Print every line of all the records below, word for word, with nothing changed, added, or left out.

═══ TASK INPUTS

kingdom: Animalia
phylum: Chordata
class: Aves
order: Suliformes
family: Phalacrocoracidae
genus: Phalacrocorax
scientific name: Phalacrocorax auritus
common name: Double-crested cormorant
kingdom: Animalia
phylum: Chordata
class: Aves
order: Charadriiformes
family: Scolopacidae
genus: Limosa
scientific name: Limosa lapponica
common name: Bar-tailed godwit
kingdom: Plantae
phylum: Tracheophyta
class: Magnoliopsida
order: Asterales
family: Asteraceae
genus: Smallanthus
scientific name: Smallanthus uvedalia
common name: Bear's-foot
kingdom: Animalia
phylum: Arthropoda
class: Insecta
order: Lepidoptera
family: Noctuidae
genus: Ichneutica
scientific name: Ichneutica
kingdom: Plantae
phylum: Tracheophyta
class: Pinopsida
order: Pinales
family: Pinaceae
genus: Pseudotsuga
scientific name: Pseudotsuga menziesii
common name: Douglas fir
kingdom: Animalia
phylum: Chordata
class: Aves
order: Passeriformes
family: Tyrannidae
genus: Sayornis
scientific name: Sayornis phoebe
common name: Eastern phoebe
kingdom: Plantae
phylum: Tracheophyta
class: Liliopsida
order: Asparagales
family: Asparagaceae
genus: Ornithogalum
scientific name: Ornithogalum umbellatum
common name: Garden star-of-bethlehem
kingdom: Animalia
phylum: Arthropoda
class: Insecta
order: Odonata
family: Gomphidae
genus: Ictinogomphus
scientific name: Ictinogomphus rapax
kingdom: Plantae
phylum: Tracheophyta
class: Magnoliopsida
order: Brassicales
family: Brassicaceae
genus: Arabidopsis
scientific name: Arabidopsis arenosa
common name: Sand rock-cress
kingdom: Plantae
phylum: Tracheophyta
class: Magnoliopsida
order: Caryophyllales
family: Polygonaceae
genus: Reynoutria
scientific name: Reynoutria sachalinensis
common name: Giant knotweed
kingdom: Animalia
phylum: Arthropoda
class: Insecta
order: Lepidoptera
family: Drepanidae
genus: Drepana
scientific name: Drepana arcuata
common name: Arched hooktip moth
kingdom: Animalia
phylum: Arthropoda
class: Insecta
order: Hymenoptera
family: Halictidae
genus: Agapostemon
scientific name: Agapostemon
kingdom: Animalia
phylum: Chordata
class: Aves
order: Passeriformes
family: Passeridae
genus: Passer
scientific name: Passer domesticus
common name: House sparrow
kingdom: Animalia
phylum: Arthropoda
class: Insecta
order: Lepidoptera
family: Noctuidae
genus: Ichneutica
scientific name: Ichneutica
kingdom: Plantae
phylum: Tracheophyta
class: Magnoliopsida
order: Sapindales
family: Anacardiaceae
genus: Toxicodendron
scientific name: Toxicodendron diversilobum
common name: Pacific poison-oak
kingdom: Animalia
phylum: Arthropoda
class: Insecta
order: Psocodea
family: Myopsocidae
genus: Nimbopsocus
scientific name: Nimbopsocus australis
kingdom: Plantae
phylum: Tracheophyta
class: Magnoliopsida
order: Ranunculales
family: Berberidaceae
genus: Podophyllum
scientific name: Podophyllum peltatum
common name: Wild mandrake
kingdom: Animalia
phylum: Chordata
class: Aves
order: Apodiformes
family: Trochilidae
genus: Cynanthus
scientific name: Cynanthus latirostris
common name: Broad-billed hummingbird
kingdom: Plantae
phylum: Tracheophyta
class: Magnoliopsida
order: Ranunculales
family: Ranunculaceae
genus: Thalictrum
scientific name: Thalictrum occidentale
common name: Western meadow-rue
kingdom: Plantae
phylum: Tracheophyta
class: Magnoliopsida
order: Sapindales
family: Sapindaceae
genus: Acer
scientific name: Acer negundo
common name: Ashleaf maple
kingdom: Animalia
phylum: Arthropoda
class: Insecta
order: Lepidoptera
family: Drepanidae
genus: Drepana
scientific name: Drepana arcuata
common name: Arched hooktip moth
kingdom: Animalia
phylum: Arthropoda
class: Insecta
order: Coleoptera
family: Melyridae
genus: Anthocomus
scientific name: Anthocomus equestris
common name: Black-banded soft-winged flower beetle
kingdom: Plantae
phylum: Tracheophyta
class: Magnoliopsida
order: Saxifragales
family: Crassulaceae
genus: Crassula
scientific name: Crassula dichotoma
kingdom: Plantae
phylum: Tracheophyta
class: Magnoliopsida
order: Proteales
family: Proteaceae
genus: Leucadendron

══════

- **WRITTEN RESPONSE**
kingdom: Animalia
phylum: Chordata
class: Aves
order: Suliformes
family: Phalacrocoracidae
genus: Phalacrocorax
scientific name: Phalacrocorax auritus
common name: Double-crested cormorant
kingdom: Animalia
phylum: Chordata
class: Aves
order: Charadriiformes
family: Scolopacidae
genus: Limosa
scientific name: Limosa lapponica
common name: Bar-tailed godwit
kingdom: Plantae
phylum: Tracheophyta
class: Magnoliopsida
order: Asterales
family: Asteraceae
genus: Smallanthus
scientific name: Smallanthus uvedalia
common name: Bear's-foot
kingdom: Animalia
phylum: Arthropoda
class: Insecta
order: Lepidoptera
family: Noctuidae
genus: Ichneutica
scientific name: Ichneutica
kingdom: Plantae
phylum: Tracheophyta
class: Pinopsida
order: Pinales
family: Pinaceae
genus: Pseudotsuga
scientific name: Pseudotsuga menziesii
common name: Douglas fir
kingdom: Animalia
phylum: Chordata
class: Aves
order: Passeriformes
family: Tyrannidae
genus: Sayornis
scientific name: Sayornis phoebe
common name: Eastern phoebe
kingdom: Plantae
phylum: Tracheophyta
class: Liliopsida
order: Asparagales
family: Asparagaceae
genus: Ornithogalum
scientific name: Ornithogalum umbellatum
common name: Garden star-of-bethlehem
kingdom: Animalia
phylum: Arthropoda
class: Insecta
order: Odonata
family: Gomphidae
genus: Ictinogomphus
scientific name: Ictinogomphus rapax
kingdom: Plantae
phylum: Tracheophyta
class: Magnoliopsida
order: Brassicales
family: Brassicaceae
genus: Arabidopsis
scientific name: Arabidopsis arenosa
common name: Sand rock-cress
kingdom: Plantae
phylum: Tracheophyta
class: Magnoliopsida
order: Caryophyllales
family: Polygonaceae
genus: Reynoutria
scientific name: Reynoutria sachalinensis
common name: Giant knotweed
kingdom: Animalia
phylum: Arthropoda
class: Insecta
order: Lepidoptera
family: Drepanidae
genus: Drepana
scientific name: Drepana arcuata
common name: Arched hooktip moth
kingdom: Animalia
phylum: Arthropoda
class: Insecta
order: Hymenoptera
family: Halictidae
genus: Agapostemon
scientific name: Agapostemon
kingdom: Animalia
phylum: Chordata
class: Aves
order: Passeriformes
family: Passeridae
genus: Passer
scientific name: Passer domesticus
common name: House sparrow
kingdom: Animalia
phylum: Arthropoda
class: Insecta
order: Lepidoptera
family: Noctuidae
genus: Ichneutica
scientific name: Ichneutica
kingdom: Plantae
phylum: Tracheophyta
class: Magnoliopsida
order: Sapindales
family: Anacardiaceae
genus: Toxicodendron
scientific name: Toxicodendron diversilobum
common name: Pacific poison-oak
kingdom: Animalia
phylum: Arthropoda
class: Insecta
order: Psocodea
family: Myopsocidae
genus: Nimbopsocus
scientific name: Nimbopsocus australis
kingdom: Plantae
phylum: Tracheophyta
class: Magnoliopsida
order: Ranunculales
family: Berberidaceae
genus: Podophyllum
scientific name: Podophyllum peltatum
common name: Wild mandrake
kingdom: Animalia
phylum: Chordata
class: Aves
order: Apodiformes
family: Trochilidae
genus: Cynanthus
scientific name: Cynanthus latirostris
common name: Broad-billed hummingbird
kingdom: Plantae
phylum: Tracheophyta
class: Magnoliopsida
order: Ranunculales
family: Ranunculaceae
genus: Thalictrum
scientific name: Thalictrum occidentale
common name: Western meadow-rue
kingdom: Plantae
phylum: Tracheophyta
class: Magnoliopsida
order: Sapindales
family: Sapindaceae
genus: Acer
scientific name: Acer negundo
common name: Ashleaf maple
kingdom: Animalia
phylum: Arthropoda
class: Insecta
order: Lepidoptera
family: Drepanidae
genus: Drepana
scientific name: Drepana arcuata
common name: Arched hooktip moth
kingdom: Animalia
phylum: Arthropoda
class: Insecta
order: Coleoptera
family: Melyridae
genus: Anthocomus
scientific name: Anthocomus equestris
common name: Black-banded soft-winged flower beetle
kingdom: Plantae
phylum: Tracheophyta
class: Magnoliopsida
order: Saxifragales
family: Crassulaceae
genus: Crassula
scientific name: Crassula dichotoma
kingdom: Plantae
phylum: Tracheophyta
class: Magnoliopsida
order: Proteales
family: Proteaceae
genus: Leucadendron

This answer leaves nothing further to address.